Ясно, что и в данном случае мы имеем верхушечный вариант фракционности, так сказать по вертикали. Наверное, не случайно еще в дискуссии 1921 года в первичных партийных организациях раздавались голоса, рассматривающие ЦК РКП(б) как фракцию. И здесь необходимо еще одно пояснение. До сих пор понятие фракции трактуется по ленинско-сталинскому политическому словарю – пособию по охоте на инакомыслящих. И «борьбу с фракционностью» считаем чуть ли не одним из позитивных уроков нашего политического опыта. Думается, что такие суждения весьма спорны. И вот почему.
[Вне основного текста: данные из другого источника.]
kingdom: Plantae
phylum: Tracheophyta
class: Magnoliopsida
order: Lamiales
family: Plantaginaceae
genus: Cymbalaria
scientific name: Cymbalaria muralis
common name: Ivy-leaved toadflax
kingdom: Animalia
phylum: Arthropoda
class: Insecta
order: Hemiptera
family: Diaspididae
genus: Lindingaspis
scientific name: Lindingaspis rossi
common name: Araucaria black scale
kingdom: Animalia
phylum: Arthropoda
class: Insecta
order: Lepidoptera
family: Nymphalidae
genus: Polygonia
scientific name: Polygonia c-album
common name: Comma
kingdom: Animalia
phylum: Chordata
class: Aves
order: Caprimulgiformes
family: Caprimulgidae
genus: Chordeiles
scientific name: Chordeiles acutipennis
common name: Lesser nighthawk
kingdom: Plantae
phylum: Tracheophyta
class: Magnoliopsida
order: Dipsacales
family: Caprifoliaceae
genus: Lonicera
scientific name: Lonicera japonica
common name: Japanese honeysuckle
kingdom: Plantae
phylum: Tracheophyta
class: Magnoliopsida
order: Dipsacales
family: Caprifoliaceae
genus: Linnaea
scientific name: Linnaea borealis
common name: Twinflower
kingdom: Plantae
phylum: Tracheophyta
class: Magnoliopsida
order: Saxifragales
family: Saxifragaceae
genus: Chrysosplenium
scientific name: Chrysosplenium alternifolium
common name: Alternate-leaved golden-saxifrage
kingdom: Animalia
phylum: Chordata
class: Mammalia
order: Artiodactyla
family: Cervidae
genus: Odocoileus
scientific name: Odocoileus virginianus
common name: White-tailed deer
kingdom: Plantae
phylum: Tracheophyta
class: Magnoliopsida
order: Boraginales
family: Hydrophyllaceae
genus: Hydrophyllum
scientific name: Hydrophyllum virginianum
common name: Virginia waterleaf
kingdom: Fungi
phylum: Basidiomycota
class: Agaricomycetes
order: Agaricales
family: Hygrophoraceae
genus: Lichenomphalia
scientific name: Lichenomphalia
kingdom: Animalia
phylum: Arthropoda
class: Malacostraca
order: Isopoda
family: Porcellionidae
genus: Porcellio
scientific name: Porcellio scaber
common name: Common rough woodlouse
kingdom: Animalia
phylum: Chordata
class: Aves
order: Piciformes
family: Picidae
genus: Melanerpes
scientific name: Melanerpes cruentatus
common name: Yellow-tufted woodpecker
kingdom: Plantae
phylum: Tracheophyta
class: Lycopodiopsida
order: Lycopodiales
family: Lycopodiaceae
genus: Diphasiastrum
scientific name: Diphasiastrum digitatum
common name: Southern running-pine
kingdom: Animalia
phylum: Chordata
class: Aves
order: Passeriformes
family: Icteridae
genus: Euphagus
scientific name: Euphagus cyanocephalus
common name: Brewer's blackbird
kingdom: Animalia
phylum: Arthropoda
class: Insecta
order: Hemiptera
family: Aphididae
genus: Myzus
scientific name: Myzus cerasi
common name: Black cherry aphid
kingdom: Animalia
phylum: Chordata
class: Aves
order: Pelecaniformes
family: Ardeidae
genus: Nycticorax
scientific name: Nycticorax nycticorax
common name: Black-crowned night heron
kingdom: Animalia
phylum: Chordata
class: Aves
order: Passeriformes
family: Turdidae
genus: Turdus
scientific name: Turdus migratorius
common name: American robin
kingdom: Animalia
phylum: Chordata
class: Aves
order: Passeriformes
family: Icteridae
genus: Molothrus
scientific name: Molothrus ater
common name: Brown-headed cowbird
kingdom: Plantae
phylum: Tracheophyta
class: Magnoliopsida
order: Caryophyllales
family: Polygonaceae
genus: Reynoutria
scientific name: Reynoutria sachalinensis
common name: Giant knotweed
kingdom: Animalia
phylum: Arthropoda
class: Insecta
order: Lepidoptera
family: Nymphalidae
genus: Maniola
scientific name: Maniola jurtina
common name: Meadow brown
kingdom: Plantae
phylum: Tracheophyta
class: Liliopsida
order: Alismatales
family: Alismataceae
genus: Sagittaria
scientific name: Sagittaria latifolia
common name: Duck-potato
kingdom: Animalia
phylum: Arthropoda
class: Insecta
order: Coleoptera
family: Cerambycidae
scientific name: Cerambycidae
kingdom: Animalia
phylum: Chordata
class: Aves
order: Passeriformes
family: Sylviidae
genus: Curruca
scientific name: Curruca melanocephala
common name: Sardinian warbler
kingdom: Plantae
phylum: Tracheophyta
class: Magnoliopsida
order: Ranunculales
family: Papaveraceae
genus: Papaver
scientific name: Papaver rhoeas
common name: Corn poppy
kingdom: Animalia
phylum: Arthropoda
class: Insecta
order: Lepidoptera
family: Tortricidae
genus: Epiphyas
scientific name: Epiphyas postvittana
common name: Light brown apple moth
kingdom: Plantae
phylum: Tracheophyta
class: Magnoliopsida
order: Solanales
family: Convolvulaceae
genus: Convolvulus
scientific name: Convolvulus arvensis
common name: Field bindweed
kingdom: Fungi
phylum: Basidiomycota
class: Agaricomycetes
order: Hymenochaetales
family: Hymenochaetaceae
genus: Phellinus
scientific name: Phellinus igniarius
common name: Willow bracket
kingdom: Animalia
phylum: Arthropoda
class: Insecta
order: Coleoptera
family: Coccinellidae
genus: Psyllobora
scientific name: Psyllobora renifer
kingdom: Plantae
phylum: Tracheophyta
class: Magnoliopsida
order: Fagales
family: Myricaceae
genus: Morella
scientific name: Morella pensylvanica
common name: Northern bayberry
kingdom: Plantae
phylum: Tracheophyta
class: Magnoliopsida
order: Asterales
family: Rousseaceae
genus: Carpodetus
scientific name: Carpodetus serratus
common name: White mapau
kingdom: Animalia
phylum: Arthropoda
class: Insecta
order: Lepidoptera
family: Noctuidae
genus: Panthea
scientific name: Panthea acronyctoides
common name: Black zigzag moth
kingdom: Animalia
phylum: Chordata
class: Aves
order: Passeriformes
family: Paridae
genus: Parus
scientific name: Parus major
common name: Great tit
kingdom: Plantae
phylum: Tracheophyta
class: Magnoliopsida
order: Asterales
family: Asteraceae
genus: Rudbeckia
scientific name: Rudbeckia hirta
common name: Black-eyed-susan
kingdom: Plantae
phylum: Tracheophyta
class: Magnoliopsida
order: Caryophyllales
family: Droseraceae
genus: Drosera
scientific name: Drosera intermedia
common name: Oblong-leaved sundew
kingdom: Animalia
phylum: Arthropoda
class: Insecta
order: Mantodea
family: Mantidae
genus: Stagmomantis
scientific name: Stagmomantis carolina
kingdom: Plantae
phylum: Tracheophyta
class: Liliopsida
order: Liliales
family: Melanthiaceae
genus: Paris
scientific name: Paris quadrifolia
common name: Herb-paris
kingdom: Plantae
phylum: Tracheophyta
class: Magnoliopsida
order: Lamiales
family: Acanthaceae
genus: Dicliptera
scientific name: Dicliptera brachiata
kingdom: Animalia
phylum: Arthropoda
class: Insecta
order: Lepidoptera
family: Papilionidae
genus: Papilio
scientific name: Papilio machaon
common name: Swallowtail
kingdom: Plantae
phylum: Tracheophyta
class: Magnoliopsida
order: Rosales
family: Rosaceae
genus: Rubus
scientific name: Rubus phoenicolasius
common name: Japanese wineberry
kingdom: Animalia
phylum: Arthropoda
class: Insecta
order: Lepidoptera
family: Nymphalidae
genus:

После того, как были разрушены варианты действительного политического плюрализма, партия фактически перестала быть таковой. Она стала не только партией-государством, но и при отсутствии альтернативных политических структур впускала в свои ряды людей неодинаковых (или не совсем одинаковых) политических убеждений. И если бы внутри ее были бы действительно оформлены фракции, то это в какой-то мере могло бы компенсировать отсутствие реальной политической демократии. Причем вовсе не обязательно было бы иметь свою особую дисциплину. Возможно было бы создание фракций, например, по социальному признаку. Скажем, крестьянской фракции, ибо интересы сельского труженика Коммунистическая партия никогда не выражала (отсюда многолетняя, «контрреволюционная», как это значилось в оперативных сводках, его тоска по «крестьянскому союзу»). Но ничего подобного не произошло. Фракция стала бранным словом партийного лексикона
А вот «вертикальная» фракция была. И не просто была, а благоденствовала. Еще бы – ведь она и только она обладала реальной властью, собственным пониманием дисциплины, своей моралью, своим обслуживающим штатом: от официальных статистиков до личного парикмахера. Власти предержащие и были в партии до самого последнего времени такой фракцией. Никакие демократические нормы к этой структуре просто неприменимы. Вспомним, как члены сталинской «тройки» не только утверждали повестку дня заседаний Политбюро, но и договаривались о том, как тот или иной вопрос должен быть решен на предстоящем заседании. «Семерка», в которую входили члены Политбюро за исключением Троцкого, не случайно имела псевдоним «руководящий коллектив» и действовала как исполнительный орган фракции Пленума. В 30-е годы Сталин принимал решения единолично в узком кругу уже неравных ему «советников», включавшем Молотова, Ворошилова, Кагановича. В последние годы жизни «отца народов» туда входили Хрущев, Маленков, Берия, Булганин. Образовывался как бы тройной круг: большой по числу лиц Президиум ЦК КПСС, своего рода внезаконное, не предусмотренное Уставом бюро Президиума и, наконец, «пятерка» во главе со Сталиным. Все это очень напоминало принципат в Древнем Риме, когда, начиная со времен Октавиана Августа, формально продолжает существовать республиканское устройство, но на деле его якобы правящие институты принимают номинальный характер. И выборы в них, и их деятельность регулируются первым лицом в государстве – принцепсом.
Подобный механизм власти вел к тому, что максимально суживалось число лиц, которые в случае смерти или удаления первого лица от власти могли занять его место. После смерти Сталина таковых было трое – Маленков, Берия, Хрущев. Брежнев был, пожалуй, фигурой, наиболее адекватной тоталитарной системе: олигархический орган, именуемый Политбюро ЦК КПСС, мог при нем спокойно осуществлять «коллективное руководство» партией и страной, хотя и тогда имелось нечто типа «интимного кабинета» Александра I – малочисленная группа пользующихся особым доверием лиц, принимавшая, скажем, решение о вводе советских войск в Афганистан.
Но вернемся назад… Так почему же Молотов в 1921 году очутился в кресле Секретаря ЦК? Ответ прост – он и ему подобные были нужны Системе и ее творцам. Необходимо было так осуществлять политический курс, чтобы не только не ослабить, но и усилить «руководящую роль партии».
Молотов с очевидной антипатией отзывается о своем предшественнике – Н. Крестинском. Он «имел мало большевистского», и вообще был «сволочь, безусловно». Последний эпитет часто будет встречаться в молотовских оценках людей, которых он знал. Это, в общем, неудивительно и как раз вполне вписывается в менталитет большевизма. Не наш – значит сволочь. Именно так Ленин в свое время обозвал ликвидаторов, весь «сволочизм» которых заключался в желании разработать концепцию легальной партии.